From Wikipedia, the free encyclopedia
The following is an archived discussion of the DYK nomination of the article below. Please do not modify this page. Subsequent comments should be made on the appropriate discussion page (such as this nomination's talk page, the article's talk page or Wikipedia talk:Did you know), unless there is consensus to re-open the discussion at this page. No further edits should be made to this page.

The result was: promoted by Montanabw(talk) 02:26, 30 July 2016 (UTC)

Sechs Lieder, Op. 35[edit]

Reger c. 1900
Reger c. 1900
  • ... that Sechs Lieder, Op. 35, are six songs by Max Reger (pictured) on love poems by five authors which inspired "some of Reger's most magical sonorities"?

Created by Gerda Arendt (talk). Self-nominated at 21:25, 19 July 2016 (UTC).

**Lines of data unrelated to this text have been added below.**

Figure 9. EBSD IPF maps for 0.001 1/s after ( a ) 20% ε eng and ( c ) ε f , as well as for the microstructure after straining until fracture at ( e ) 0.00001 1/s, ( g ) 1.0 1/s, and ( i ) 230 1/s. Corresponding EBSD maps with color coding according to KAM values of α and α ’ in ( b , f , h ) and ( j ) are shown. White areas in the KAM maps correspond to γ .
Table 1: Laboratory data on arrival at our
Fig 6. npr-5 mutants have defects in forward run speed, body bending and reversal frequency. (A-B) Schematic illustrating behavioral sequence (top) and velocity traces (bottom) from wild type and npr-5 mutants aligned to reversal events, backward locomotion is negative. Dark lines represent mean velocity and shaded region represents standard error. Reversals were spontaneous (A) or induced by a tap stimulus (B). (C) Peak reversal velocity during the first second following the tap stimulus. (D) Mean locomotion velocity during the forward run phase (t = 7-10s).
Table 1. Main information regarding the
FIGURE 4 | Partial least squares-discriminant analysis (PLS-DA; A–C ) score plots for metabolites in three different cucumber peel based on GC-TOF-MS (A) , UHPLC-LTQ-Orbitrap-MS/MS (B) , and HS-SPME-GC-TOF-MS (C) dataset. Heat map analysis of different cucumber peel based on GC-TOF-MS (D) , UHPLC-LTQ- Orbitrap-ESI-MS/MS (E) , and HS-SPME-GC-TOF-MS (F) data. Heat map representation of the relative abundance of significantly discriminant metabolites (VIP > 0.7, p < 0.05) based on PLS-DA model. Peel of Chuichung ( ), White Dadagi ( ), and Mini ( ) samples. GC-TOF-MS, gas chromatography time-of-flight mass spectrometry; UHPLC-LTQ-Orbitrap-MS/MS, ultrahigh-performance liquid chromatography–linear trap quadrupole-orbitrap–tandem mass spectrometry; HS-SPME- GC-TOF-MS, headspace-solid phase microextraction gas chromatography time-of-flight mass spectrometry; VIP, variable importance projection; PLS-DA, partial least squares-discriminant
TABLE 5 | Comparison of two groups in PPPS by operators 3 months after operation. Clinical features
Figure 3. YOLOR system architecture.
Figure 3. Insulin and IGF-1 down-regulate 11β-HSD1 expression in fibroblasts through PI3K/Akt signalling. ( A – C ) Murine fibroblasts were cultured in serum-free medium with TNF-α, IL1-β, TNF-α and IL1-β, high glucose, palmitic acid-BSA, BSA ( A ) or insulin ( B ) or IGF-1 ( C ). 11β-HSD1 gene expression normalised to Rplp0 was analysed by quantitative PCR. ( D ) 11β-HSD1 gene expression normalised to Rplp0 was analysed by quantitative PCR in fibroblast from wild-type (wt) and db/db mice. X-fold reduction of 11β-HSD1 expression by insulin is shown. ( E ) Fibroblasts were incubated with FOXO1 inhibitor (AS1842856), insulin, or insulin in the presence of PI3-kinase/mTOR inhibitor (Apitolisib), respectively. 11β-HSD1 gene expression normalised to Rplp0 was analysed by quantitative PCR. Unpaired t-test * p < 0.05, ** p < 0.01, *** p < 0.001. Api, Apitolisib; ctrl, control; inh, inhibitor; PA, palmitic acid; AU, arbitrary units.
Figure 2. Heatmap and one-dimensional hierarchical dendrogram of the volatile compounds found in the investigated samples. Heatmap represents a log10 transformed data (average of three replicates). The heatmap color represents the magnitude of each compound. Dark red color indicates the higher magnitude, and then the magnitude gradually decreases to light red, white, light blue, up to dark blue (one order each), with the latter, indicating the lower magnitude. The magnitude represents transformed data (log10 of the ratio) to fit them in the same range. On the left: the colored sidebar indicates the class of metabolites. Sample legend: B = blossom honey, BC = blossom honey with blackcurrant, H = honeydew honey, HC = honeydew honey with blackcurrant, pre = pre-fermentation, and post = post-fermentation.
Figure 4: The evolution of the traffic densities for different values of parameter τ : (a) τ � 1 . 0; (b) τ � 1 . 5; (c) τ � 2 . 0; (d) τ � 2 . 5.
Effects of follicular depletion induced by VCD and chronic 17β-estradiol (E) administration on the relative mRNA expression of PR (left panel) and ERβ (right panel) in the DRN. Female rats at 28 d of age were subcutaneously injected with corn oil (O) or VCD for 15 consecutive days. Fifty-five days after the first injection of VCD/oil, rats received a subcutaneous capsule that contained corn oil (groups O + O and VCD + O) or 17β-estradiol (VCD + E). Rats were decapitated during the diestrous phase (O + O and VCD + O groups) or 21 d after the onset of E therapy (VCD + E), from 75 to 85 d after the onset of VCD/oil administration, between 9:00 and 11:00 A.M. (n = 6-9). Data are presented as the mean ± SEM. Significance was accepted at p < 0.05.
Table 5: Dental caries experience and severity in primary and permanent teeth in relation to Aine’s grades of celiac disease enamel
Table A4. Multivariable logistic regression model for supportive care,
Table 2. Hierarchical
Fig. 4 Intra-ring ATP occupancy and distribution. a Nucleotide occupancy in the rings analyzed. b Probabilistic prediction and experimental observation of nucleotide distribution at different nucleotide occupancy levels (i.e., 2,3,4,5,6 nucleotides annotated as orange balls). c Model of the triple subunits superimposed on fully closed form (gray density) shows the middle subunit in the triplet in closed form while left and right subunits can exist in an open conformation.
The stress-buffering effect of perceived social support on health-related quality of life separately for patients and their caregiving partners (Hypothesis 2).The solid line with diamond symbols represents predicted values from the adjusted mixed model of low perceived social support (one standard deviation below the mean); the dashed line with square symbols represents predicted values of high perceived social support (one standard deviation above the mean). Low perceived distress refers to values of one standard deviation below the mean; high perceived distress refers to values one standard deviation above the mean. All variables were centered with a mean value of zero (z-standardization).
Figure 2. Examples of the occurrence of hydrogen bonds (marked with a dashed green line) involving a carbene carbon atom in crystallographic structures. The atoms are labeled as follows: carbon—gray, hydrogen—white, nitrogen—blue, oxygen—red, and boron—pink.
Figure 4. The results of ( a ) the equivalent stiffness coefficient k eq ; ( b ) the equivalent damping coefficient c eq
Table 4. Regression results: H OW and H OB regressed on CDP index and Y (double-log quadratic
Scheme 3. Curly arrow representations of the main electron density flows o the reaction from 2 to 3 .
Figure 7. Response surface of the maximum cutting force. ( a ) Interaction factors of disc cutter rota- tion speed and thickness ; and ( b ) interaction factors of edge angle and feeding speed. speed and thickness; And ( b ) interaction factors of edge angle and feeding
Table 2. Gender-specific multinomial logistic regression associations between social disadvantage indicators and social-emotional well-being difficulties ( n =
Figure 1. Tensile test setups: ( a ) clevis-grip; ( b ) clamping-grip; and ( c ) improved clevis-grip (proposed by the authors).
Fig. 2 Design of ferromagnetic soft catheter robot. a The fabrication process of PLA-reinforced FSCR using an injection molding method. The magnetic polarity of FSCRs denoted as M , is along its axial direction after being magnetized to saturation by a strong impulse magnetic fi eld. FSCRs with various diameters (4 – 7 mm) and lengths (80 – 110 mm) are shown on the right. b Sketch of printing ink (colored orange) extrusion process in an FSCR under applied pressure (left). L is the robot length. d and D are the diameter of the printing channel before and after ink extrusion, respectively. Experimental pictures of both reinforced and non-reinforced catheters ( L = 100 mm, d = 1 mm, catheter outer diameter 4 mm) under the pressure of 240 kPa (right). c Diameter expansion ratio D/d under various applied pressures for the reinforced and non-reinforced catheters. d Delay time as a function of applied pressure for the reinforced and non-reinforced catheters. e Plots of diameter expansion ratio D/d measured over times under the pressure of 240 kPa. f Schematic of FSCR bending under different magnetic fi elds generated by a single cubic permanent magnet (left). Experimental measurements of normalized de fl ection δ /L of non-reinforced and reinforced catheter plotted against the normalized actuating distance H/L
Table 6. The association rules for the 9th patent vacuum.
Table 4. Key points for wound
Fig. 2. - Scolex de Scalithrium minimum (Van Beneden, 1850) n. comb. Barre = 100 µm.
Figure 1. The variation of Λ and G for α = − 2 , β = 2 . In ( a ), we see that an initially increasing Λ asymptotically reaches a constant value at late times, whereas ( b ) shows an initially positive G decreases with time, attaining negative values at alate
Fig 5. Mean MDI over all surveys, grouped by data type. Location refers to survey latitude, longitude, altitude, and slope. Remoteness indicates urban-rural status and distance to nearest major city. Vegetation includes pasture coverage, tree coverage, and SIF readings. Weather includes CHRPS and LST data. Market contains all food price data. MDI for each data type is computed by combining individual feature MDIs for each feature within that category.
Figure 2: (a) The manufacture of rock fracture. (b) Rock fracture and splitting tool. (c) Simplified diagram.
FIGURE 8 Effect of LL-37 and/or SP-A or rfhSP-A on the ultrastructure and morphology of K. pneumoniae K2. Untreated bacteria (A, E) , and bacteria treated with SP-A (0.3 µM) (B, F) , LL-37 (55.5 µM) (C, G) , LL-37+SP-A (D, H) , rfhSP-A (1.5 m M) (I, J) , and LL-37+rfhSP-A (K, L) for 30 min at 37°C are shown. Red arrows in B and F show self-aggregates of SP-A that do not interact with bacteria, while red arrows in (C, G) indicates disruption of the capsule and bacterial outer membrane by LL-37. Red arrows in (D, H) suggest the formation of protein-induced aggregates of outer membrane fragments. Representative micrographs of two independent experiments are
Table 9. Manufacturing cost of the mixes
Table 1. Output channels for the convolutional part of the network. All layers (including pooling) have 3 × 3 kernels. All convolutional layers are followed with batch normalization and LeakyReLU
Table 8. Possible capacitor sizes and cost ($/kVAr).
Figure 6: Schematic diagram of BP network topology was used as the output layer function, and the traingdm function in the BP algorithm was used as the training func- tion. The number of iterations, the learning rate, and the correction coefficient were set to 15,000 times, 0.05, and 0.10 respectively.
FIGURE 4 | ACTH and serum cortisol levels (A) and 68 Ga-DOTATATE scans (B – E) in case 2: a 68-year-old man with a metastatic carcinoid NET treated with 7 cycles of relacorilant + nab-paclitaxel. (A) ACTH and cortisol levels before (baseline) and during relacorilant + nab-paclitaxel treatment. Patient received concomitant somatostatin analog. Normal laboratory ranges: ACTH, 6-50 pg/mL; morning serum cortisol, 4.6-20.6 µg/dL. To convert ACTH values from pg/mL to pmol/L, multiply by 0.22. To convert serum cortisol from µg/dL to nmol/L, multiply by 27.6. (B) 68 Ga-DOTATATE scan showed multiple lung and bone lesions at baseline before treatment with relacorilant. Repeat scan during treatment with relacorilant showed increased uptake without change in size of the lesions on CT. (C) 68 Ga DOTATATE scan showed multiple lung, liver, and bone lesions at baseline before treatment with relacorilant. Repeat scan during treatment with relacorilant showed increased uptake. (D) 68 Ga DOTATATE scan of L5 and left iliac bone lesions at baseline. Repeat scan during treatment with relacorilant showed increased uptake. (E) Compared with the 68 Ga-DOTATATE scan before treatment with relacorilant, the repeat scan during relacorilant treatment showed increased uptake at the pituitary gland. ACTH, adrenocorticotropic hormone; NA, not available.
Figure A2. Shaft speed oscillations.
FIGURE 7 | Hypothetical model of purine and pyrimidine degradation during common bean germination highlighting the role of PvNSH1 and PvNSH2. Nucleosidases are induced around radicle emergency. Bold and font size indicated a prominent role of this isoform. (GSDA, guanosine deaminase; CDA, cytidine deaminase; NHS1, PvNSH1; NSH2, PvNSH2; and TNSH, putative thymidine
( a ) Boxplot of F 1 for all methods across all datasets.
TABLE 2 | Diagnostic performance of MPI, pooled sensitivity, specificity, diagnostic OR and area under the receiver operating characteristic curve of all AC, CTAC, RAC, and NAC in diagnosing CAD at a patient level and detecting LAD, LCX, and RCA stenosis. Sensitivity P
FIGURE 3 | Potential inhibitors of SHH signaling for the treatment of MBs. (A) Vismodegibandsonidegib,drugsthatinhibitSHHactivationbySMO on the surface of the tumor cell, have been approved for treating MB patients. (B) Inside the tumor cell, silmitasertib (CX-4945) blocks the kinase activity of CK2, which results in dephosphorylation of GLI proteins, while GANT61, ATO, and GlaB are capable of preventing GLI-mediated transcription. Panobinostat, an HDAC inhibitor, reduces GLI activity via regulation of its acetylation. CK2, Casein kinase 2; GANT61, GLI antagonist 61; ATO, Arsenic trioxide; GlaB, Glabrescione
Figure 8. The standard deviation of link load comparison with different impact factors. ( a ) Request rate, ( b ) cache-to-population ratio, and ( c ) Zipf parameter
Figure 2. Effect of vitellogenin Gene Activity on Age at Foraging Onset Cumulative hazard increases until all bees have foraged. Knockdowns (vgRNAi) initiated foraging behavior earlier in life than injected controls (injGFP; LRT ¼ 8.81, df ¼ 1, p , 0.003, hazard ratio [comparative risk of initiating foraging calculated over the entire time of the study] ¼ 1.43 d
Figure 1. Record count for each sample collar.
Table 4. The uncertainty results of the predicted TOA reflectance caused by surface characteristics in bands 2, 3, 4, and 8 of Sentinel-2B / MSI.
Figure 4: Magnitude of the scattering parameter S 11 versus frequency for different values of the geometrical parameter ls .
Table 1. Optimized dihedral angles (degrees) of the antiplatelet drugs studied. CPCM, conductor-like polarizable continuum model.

  • No issues found with article, ready for human review.
    • This article is new and was created on 11:12, 19 July 2016 (UTC)
    • This article meets the DYK criteria at 2039 characters
    • All paragraphs in this article have at least one citation
    • This article has no outstanding maintenance tags
    • A copyright violation is unlikely (5.7% confidence; confirm)
      • Note to reviewers: There is low confidence in this automated metric, please manually verify that there is no copyright infringement or close paraphrasing. Note that this number may be inflated due to cited quotes and titles which do not constitute a copyright violation.
  • No overall issues detected

Automatically reviewed by DYKReviewBot. This bot is experimental; please report any issues. This is not a substitute for a human review. --DYKReviewBot (report bugs) 20:42, 21 July 2016 (UTC)

  • New, long enough, neutral, good citations, no apparent unacceptable paraphrasing. Sources are online.
  • hook accurate, sourced and of acceptable length. Interesting as it highlights an unfamiliar work of this composer.
  • QPQ undertaken. Image meets all DYK requirements.